Applique work and embroideries
Kutch is famous for its bold and gorgeous applique work and incredible range of embroidery. The most distinct is abhala (mirror inset embroidery), intrinsic to chic ethnic outfits. Pachhitpatis (embroidered friezes) adorn doorways of homes while bhitiyas make for excellent wall hangings. Ari and soof embroidery is sourced from Banaskantha while kathipa, mahajan, kanbi and rabari embroideries are done in Jamnagar, Bhavnagar, Rajkot and Junagadh districts. Soof embroidery, set in geometric designs, features a neat stitch. It includes stylized motifs and the surface satin stich is worked from back of the fabric.

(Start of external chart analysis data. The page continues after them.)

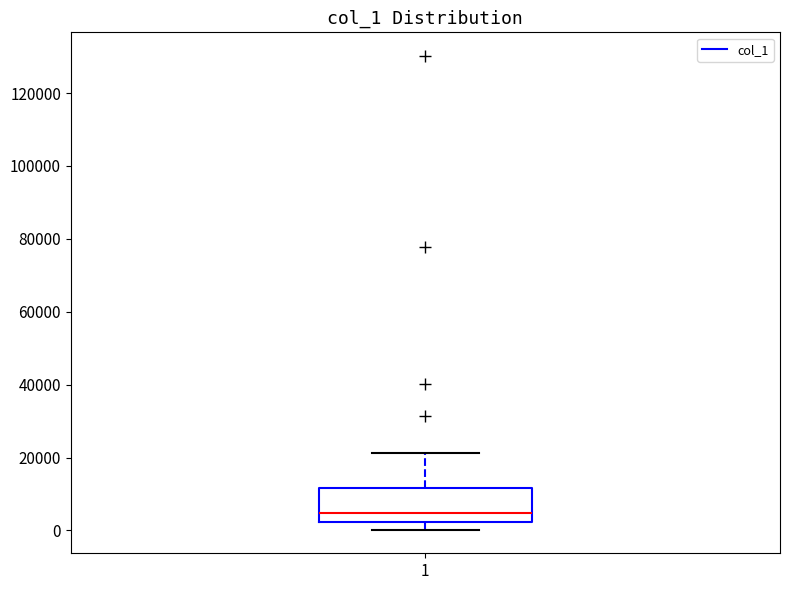

Read this box plot against the y-axis: the position of the median line, the range covered by the box, and the ends of both whiskers. The values are not printed on the chart, so give them approximately, as read against the axis.

median 4000, box 2000 to 12000, whiskers 0 to 22000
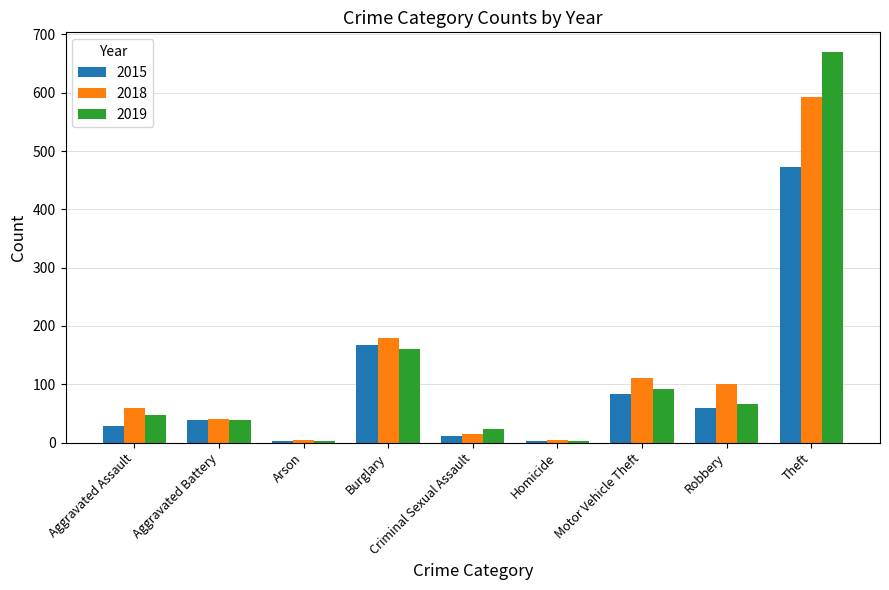

What is the maximum value for 2019?

670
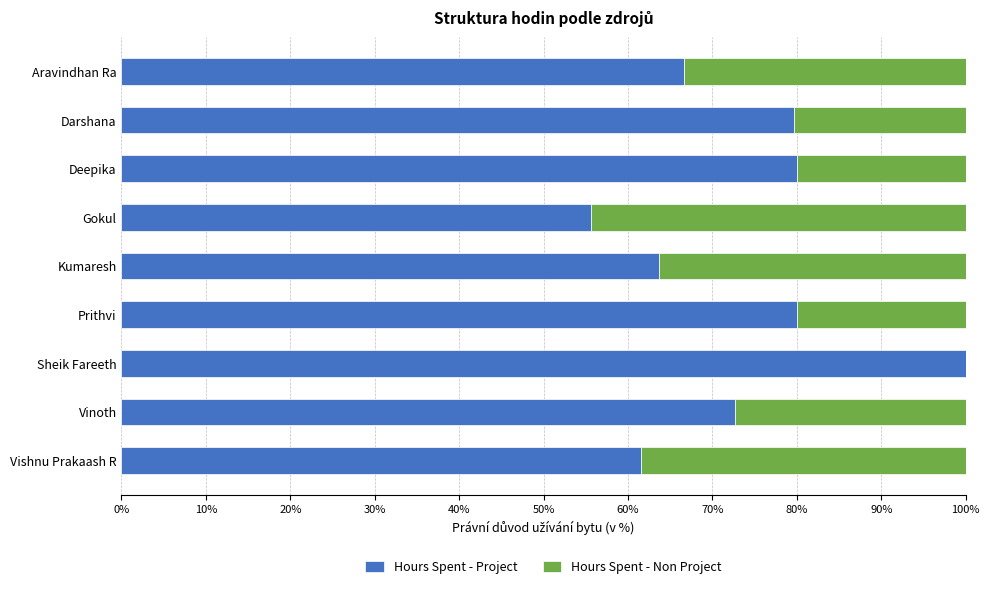

True or false: Hours Spent - Project has a value of 72.7 at Vinoth.

True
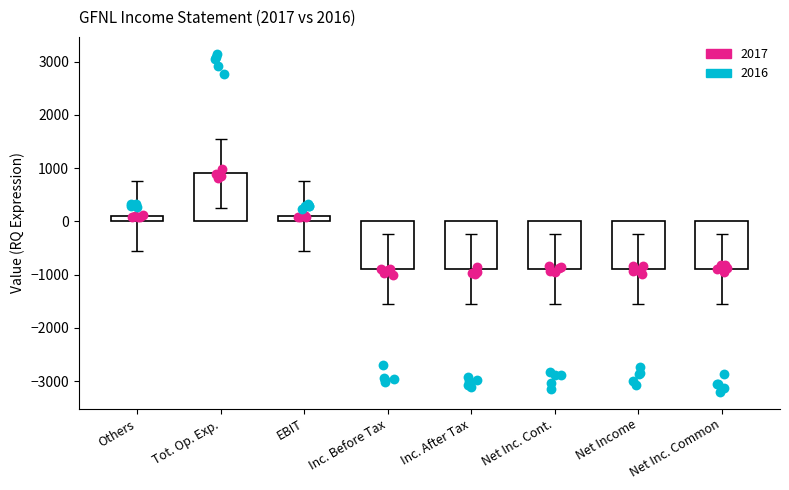

Which series contains the highest Y value?

2016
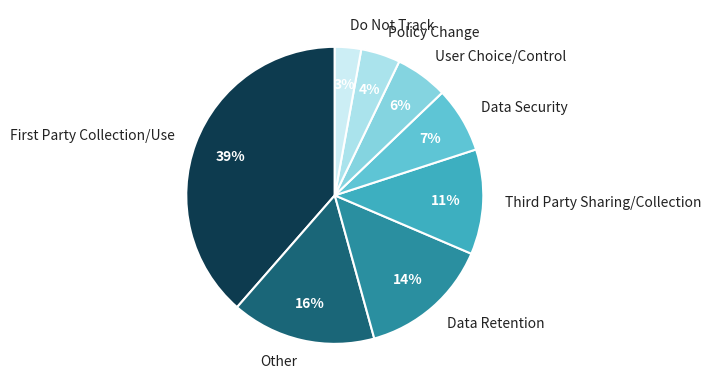

Rank the categories by value from lowest to highest.

Do Not Track, Policy Change, User Choice/Control, Data Security, Third Party Sharing/Collection, Data Retention, Other, First Party Collection/Use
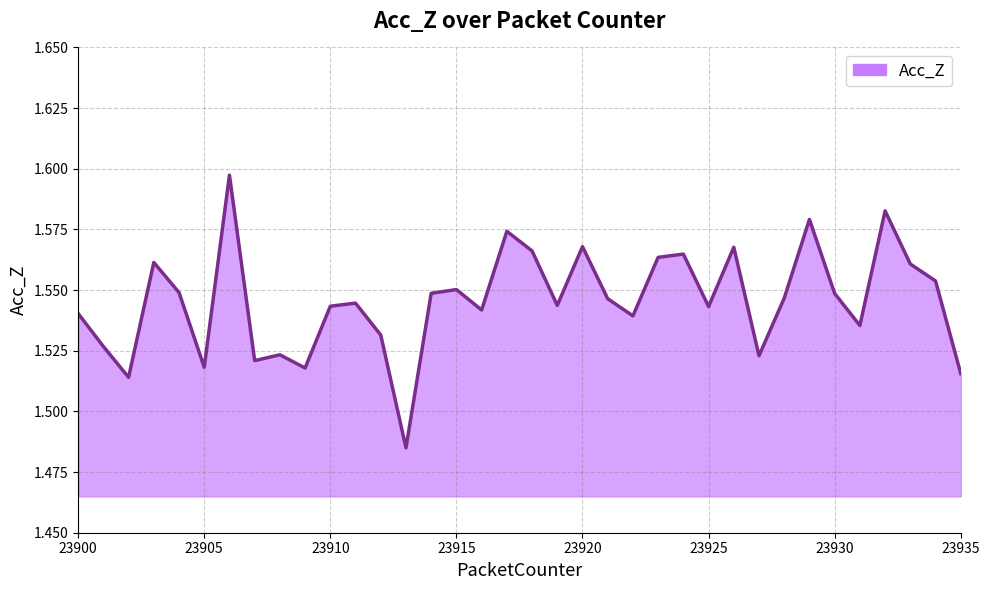

Where is the data nearest to the value 1?

23913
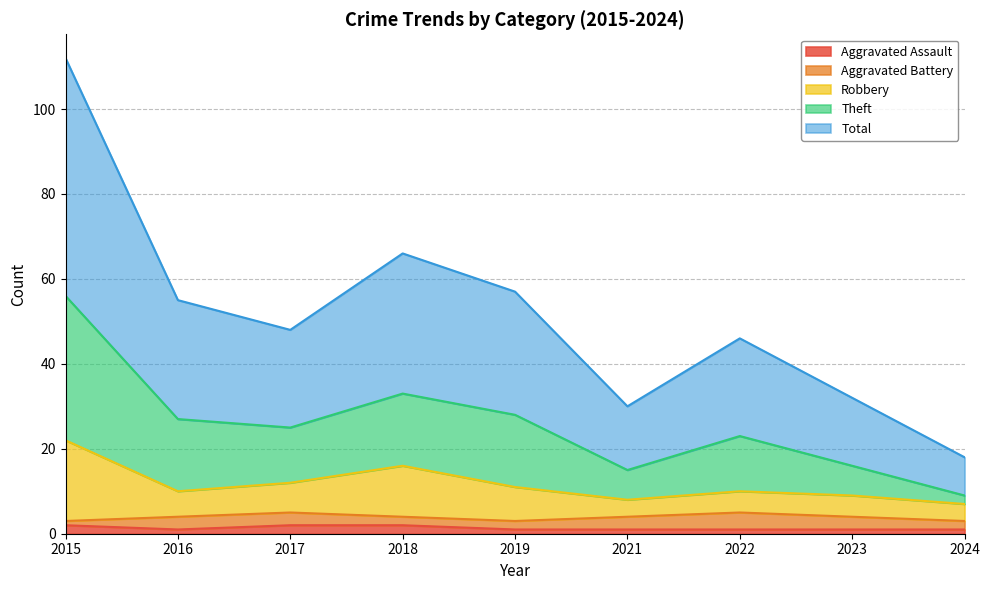

At which category is the sum across all series the highest?

2015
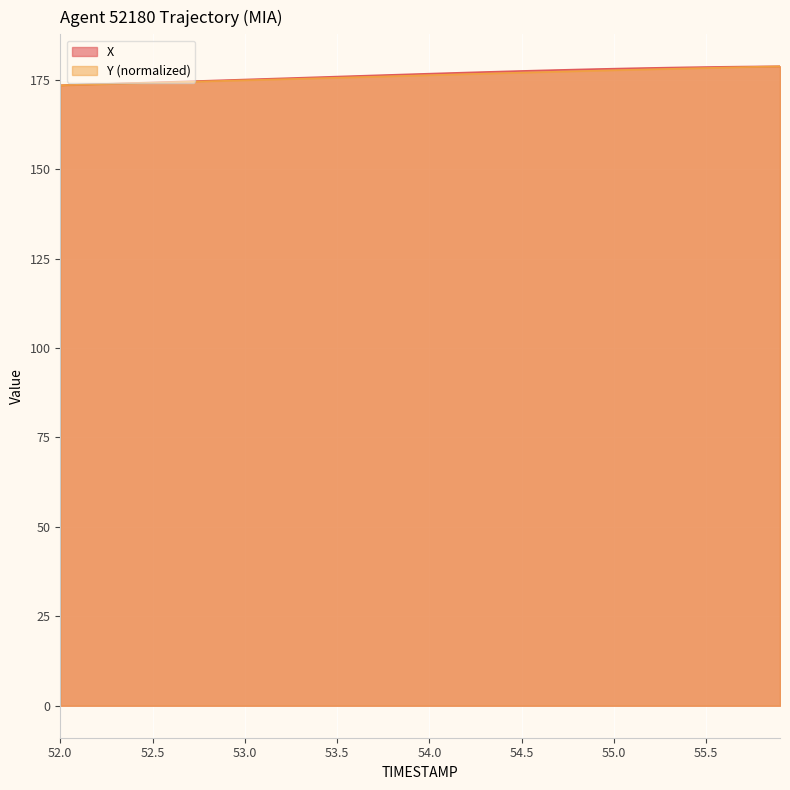

What is the lowest value of the X series?

173.5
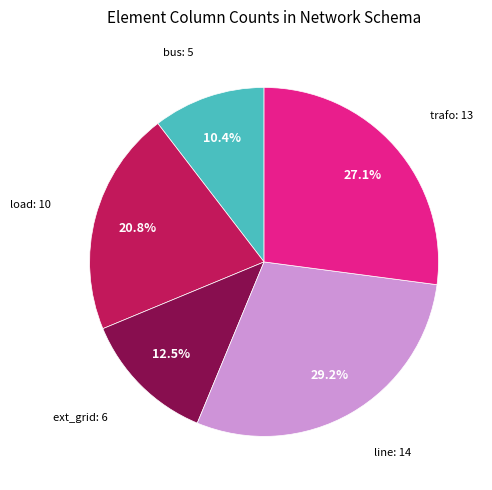

Does any single category account for the majority?

No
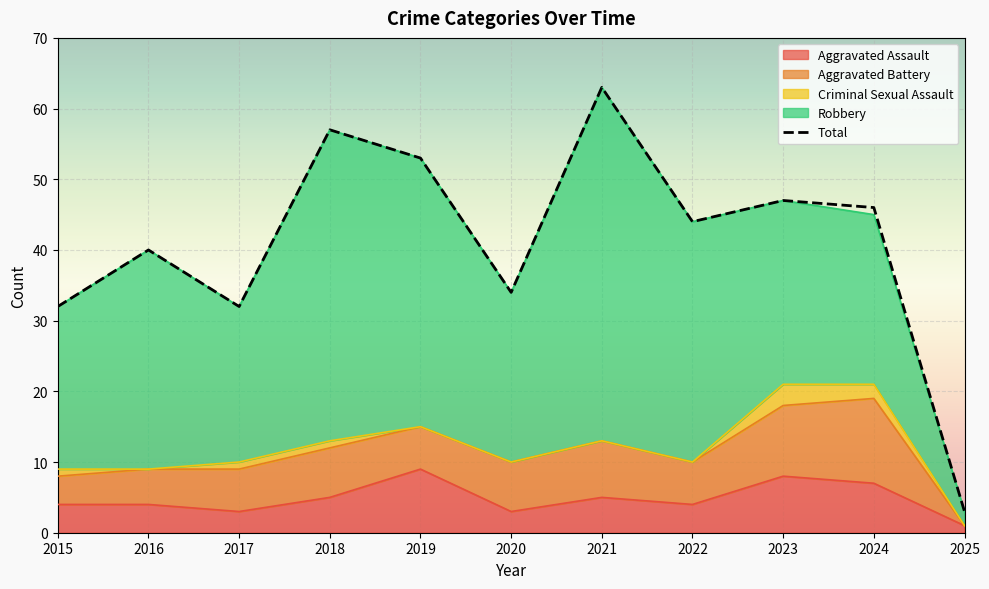

How many interior local peaks (higher than both neighbors) does the data have?

4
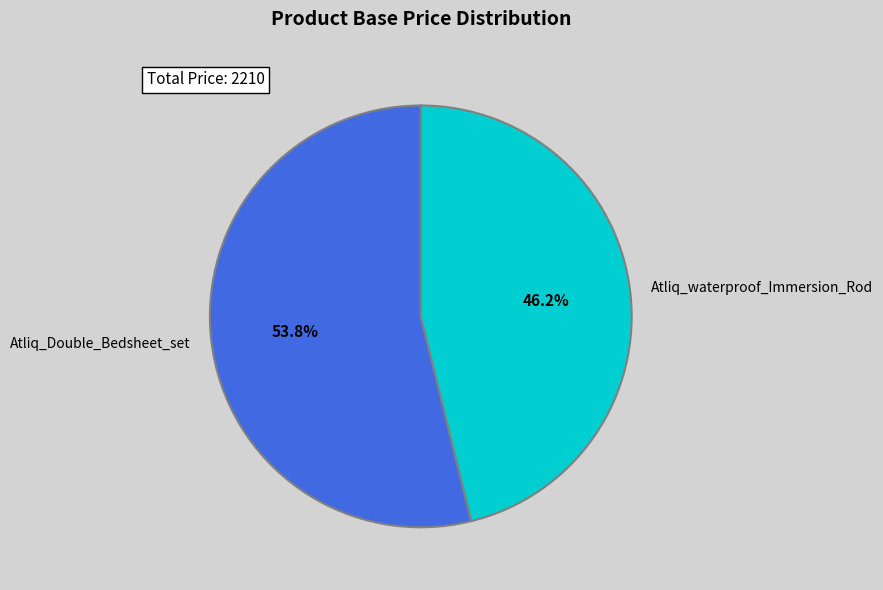

To the nearest percent, what is the average slice percentage?

50%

The design does not have the benefit of being pre-drawn and is dependent mainly on the creativity of the craftswoman and her sense of geometric symmetry. Pakko (meaning solid) embroidery is the contribution of the Sodha and Rajput communities. Here, the outline of the squares is done in chain stich and filled in with a dense button-hole style stich which appears raised. Mirrors are also set into it to further enhance its beauty.
Namda and Mashru
While the namda is a floor covering, mashru is a silk look-alike used to adorn the body as a garment. Namda is created from an unwoven cloth completely handcrafted with the process of matting, condensing and pressing a range of differently coloured woolen fibres. No adhesive is deployed. The craft is confined to a few families in Mundra and Nakhatrana. Fibres of wool sourced from shepherds are then dyed and processed by pressing the finished material to create a yarn. It can take up to five days to get the mat ready. Mashru, which is a warp-faced satin weave fabric, is an inexpensive alternative to silk with a similar sheen; its reverse is made of cotton. The tradition originates from Arabia.